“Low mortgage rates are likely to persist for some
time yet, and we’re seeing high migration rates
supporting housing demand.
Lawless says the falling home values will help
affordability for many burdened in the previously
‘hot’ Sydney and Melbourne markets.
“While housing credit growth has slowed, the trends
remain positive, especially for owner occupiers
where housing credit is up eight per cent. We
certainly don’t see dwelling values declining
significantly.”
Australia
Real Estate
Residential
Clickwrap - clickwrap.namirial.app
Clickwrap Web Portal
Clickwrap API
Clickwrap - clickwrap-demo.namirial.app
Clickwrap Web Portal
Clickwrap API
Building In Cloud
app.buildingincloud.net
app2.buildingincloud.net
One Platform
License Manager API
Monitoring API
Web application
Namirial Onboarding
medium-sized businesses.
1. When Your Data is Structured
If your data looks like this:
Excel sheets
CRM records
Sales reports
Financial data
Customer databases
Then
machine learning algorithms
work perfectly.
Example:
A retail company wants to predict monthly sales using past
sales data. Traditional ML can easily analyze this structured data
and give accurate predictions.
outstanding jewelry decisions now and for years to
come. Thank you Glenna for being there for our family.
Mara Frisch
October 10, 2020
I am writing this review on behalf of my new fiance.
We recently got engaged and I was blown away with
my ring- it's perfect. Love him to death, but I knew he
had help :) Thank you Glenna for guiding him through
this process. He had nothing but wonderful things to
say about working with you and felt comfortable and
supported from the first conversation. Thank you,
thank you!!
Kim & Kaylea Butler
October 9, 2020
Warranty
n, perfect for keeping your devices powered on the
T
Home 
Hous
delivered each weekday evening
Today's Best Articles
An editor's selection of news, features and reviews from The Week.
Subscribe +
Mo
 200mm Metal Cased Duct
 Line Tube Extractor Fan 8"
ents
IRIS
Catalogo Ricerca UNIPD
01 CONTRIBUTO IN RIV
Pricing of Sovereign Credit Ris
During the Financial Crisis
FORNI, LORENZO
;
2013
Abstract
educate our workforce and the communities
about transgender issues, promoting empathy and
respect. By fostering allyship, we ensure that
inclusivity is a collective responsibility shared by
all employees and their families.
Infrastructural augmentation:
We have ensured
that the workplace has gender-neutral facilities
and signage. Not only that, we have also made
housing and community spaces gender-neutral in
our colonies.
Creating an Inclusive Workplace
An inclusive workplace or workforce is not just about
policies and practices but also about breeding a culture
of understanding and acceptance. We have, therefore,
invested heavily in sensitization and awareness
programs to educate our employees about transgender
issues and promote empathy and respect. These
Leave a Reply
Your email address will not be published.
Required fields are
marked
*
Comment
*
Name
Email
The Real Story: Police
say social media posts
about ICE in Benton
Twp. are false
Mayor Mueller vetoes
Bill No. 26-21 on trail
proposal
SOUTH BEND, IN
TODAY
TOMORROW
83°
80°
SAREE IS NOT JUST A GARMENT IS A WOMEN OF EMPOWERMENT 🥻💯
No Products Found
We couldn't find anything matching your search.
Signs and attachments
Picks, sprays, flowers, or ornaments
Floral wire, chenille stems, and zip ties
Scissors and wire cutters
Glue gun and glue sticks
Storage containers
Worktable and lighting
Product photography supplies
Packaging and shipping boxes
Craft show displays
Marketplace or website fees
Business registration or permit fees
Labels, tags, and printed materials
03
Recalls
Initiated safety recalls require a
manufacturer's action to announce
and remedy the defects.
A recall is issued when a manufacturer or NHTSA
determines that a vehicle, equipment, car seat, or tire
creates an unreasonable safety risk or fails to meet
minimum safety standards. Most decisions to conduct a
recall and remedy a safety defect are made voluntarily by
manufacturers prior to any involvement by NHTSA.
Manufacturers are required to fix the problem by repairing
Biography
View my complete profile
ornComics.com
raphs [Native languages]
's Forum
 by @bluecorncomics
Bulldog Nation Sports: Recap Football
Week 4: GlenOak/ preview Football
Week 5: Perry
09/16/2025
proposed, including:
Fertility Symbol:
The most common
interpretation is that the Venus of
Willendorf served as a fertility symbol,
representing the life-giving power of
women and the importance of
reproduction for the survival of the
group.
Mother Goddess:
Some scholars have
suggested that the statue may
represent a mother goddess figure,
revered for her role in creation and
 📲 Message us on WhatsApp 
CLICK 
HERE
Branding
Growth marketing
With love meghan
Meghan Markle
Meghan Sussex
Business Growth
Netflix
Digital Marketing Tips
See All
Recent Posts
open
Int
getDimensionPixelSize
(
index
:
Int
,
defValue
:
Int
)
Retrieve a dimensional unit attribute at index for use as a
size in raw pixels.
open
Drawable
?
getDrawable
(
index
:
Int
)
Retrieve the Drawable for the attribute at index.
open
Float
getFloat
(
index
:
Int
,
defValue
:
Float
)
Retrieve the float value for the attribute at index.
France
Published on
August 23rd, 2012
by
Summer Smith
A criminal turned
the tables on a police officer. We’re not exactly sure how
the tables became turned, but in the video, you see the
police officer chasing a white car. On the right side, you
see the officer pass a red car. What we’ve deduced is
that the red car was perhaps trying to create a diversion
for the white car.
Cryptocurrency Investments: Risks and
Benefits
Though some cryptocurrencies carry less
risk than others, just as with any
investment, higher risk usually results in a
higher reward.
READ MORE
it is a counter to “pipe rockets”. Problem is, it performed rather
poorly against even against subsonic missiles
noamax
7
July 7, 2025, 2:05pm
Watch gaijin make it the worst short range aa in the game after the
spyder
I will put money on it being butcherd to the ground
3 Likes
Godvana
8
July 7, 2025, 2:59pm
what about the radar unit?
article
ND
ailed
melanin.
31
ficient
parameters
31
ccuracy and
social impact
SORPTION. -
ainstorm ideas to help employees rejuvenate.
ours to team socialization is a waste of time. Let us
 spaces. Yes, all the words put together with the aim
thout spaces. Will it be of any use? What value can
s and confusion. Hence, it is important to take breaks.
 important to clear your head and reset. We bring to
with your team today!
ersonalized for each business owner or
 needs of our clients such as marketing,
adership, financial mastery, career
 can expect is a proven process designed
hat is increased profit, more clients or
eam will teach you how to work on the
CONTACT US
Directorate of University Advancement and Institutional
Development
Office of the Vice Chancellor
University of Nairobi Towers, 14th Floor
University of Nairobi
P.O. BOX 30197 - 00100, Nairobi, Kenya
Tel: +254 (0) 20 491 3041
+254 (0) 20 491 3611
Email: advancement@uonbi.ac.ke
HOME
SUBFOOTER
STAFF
· · · · ·
* ASSIGNED TASK *
Pull out every line of the data that contains the word "white".

* RESULT OF THE EXERCISE *
police officer chasing a white car. On the right side, you
for the white car.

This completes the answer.